The David Bowie Centre for the Study of Performing Arts (2025) at V&A East Storehouse, is set within Queen Elizabeth Olympic Park. The V&A East Storehouse at Here East is located on the northwest side of the Queen Elizabeth Olympic Park near Hackney Wick and a 10-minute walk from the V&A East Museum. The University College London’s Here East campus has proved a huge success and has the V&A, UCL’s Bartlett School of Architecture and the University of Staffordshire Digital Institute as tenants. It is also home to BT Sport, Matches Fashion and the studio of celebrated choreographer Wayne McGregor. 

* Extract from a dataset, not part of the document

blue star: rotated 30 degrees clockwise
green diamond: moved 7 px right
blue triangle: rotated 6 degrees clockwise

The Olympic Park is free to visit every day and with 560 acres, there’s always something new to explore including the London Stadium, where West Ham Utd FC has played their home matches since 2016.

When will the David Bowie Museum in London Open?

The David Bowie Centre is due to open in 2025 and is currently under construction in Stratford’s Queen Elizabeth Olympic Park, V&A East encompasses two new sites – V&A East Storehouse at Here East and V&A East Museum on the Stratford Waterfront.

V&A East is part of East Bank, the Mayor of London’s Olympic legacy project to create a new arts, innovation and education hub in London’s Stratford’s Queen Elizabeth Olympic Park.

What other exhibitions are at the V&A East Storehouse at Queen Elizabeth Park?

The David Bowie Centre joins the other V&A’s Theatre & Performance collections, which include the archives of influential individuals and organisations including Vivien Leigh, Peter Brook, Akram Khan Dance Company, The Royal Court Theatre and Glastonbury Festival.

Live Popular Music at a New Historic English Venue

Live popular music has long been part of British culture from pubs and clubs such as Beckenham’s The Three Tuns pub(now called the Rat & Parrot) where Bowie performed between 1969 and 1973 on Sunday evenings to the Royal Albert Hall where David Bowie made his only performance there in 2006.

Following a 19 million pound renovation, the Georgian-era 1799 Piece Hall in scenic Calderdale’s Halifax has become a draw for major artists and has attracted many of David Bowie’s contemporary artists to perform including Nile Rogers, Sting, and Duran Duran.

The Piece Hall, Yorkshire’s No1 secular building with its Italianesque central square, is 100 metres from Halifax Railway Station and served by direct trains from London (Grand Central), York, and Manchester and is in Halifax’s architecturally magnificent town centre with its thriving restaurant and craft beer culture, described as “The Shoreditch of the North” by BBC 6 Music.